When the tracks were laid between 19,000 and 23,000 years ago at the height of the last Ice Age in swampland near the shores of Willandra Lakes, the habitat was a lush oasis in Australia's arid interior. The lake system dried up 14,000 years ago.

Webb and his team believe one set of prints was left by a 6-foot-6-inch-tall hunter who sprinted at almost 19 mph across silty clay toward an unknown prey, mud squeezing between his bare toes.

Some tracks reveal unknown game being dragged across mud. Emu and kangaroo tracks are also found in the area.

New South Wales state Environment Minister Bob Debus described the find as "one of the most significant cultural and archaeological discoveries made in Australia in recent times."

"These footprints present us with a moving snapshot of the people who lived during the planet's last Ice Age," Debus said in a statement.

The prints were laid in wet clay containing calcium carbonate that hardened like concrete when it dried.
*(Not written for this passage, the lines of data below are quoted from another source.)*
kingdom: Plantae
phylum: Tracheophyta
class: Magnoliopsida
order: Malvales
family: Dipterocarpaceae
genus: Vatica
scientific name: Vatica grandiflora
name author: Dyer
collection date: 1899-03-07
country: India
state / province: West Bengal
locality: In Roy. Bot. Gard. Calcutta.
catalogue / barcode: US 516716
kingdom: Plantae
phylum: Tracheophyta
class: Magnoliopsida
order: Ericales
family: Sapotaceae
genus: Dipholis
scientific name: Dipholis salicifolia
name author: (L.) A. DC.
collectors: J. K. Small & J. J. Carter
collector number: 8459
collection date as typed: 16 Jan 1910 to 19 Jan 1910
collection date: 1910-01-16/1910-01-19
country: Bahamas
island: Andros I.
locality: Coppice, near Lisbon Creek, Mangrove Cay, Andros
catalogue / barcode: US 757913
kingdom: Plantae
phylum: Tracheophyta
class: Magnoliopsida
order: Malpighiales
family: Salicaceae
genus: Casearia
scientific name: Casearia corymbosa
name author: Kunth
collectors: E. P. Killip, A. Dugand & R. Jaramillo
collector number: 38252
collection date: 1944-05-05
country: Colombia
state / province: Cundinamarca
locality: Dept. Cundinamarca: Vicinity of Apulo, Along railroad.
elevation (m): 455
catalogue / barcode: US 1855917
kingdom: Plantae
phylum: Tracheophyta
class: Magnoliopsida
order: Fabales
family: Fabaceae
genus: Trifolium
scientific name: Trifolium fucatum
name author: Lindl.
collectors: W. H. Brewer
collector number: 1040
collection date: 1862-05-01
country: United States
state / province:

They were eventually covered by a protective clay crust and sand before being exposed recently by wind erosion at the remote national park.

The prints were dated by determining how long quartz sand grains had been buried in sediments above and below them, Webb said.

He estimated that fewer than a third of the prints had been uncovered in the clay pan beneath the dunes.

"We've got 23 track-ways of men running, children walking and wandering around, and I want to find where these tracks go and what these people were doing by following them around," Webb told The Associated Press in a phone interview.

"We know they were hunting something, probably water birds. We've got men running very fast," he said.

"They're wonderful prints _ so lifelike. We've hardly scratched the surface," he added.